Devlet bürokrasisi bu haksızlığı üstlenmeyip, ‘Ne yapalım Türkiye’de yargı bağımsızdır’ deyip sorumluluğu yargıya ihale etmiştir. Oysa bu haklı bir savunma değil, tipik bir savuşturmadır. Siyasi erk, eğer istenirse yeni bir yasal düzenleme ile konuya rahatlıkla bir çözüm getirebilir. Getirmelidir de; çünkü bu bir demokrasi ayıbıdır.”

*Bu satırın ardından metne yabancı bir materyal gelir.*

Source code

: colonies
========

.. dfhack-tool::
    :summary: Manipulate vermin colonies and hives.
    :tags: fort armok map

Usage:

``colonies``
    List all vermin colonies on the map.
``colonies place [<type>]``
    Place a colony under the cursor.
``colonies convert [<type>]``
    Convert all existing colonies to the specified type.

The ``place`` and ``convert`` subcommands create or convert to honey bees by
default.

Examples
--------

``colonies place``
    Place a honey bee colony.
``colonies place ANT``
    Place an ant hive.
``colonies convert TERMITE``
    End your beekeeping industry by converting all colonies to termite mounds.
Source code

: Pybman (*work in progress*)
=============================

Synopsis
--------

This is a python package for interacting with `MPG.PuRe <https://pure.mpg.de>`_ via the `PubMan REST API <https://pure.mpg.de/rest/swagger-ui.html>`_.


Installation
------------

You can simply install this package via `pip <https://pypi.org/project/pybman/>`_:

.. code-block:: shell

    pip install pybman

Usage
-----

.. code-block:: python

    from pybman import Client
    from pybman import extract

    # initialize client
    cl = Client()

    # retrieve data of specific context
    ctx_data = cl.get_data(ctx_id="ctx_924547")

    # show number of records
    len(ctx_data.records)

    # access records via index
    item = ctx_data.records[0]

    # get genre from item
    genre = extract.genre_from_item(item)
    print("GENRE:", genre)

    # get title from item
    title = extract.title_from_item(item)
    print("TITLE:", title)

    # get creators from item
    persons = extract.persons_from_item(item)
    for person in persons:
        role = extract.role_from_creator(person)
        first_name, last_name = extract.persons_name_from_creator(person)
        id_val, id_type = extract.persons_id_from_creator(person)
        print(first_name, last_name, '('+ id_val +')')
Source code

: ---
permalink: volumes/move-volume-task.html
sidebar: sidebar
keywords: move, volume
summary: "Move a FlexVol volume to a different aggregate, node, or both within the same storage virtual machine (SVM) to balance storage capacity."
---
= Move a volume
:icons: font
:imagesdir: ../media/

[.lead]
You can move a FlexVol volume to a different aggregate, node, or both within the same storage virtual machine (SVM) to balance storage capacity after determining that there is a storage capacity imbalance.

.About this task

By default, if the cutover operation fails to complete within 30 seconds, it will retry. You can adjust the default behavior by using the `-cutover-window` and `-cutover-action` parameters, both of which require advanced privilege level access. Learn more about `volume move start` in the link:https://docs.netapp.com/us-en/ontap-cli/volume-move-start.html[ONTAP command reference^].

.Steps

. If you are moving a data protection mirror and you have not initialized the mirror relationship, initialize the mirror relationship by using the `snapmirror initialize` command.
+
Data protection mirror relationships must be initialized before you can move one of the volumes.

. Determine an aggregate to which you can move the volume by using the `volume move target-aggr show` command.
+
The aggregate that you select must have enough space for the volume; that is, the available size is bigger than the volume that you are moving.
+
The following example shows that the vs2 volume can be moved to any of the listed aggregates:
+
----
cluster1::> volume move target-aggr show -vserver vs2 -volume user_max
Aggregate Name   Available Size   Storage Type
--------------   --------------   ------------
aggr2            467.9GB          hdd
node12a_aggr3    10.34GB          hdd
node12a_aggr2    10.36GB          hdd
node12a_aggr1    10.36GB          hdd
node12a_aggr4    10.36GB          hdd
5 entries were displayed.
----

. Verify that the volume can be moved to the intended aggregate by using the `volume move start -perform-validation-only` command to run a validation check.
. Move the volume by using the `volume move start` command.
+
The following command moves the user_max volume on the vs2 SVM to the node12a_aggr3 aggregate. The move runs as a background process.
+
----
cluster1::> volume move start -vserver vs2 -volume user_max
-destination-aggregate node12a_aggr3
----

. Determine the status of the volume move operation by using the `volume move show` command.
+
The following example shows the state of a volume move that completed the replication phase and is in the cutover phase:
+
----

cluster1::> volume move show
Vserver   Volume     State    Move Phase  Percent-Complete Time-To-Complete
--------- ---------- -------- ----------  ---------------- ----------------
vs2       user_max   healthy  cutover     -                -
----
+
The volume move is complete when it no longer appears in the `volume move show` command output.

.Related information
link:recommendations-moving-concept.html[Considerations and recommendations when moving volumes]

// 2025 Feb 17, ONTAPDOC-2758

“Azınlık Vakıfları” meselesi, Avrupa Birliği ile uyum sürecinde ciddi ihtilaf konularında bir tanesi de oldu. Gayrimüslim azınlık vakıflarının gerek satın alma gerekse hibe yoluyla taşınmaz mal edinmelerini engelleyen ve 1936’dan sonra edindikleri taşınmazları ellerinden alan uygulama, vatandaşlık, azınlık ve insan haklarına aykırı bulundu. Avrupa İnsan Hakları Mahkemesi kararları sonrasında azınlık vakıflarının mülkleri konusunda 2002, 2003 ve 2008 yıllarında yasada önemli düzenlemeler yapıldı.
Bugün milyonlarca lira değerindeki cemaat vakıflarının el konulan mülklerinin ağır ilerleyen bir şekilde iadesi süreci yaşanıyor. Çeşitli araştırmalara göre bugün aktif 161 cemaat vakfı bulunuyor. Bunların 74’ü Rumlara, 51’i Ermenilere, 18’i Musevilere, 9’u Süryanilere, 3’ü Keldanilere, 2’si Bulgarlara, 1’i Gürcülere, 1’i Ortodokslara ve 1’i Bağımsız Türk Ortodokslarına ait.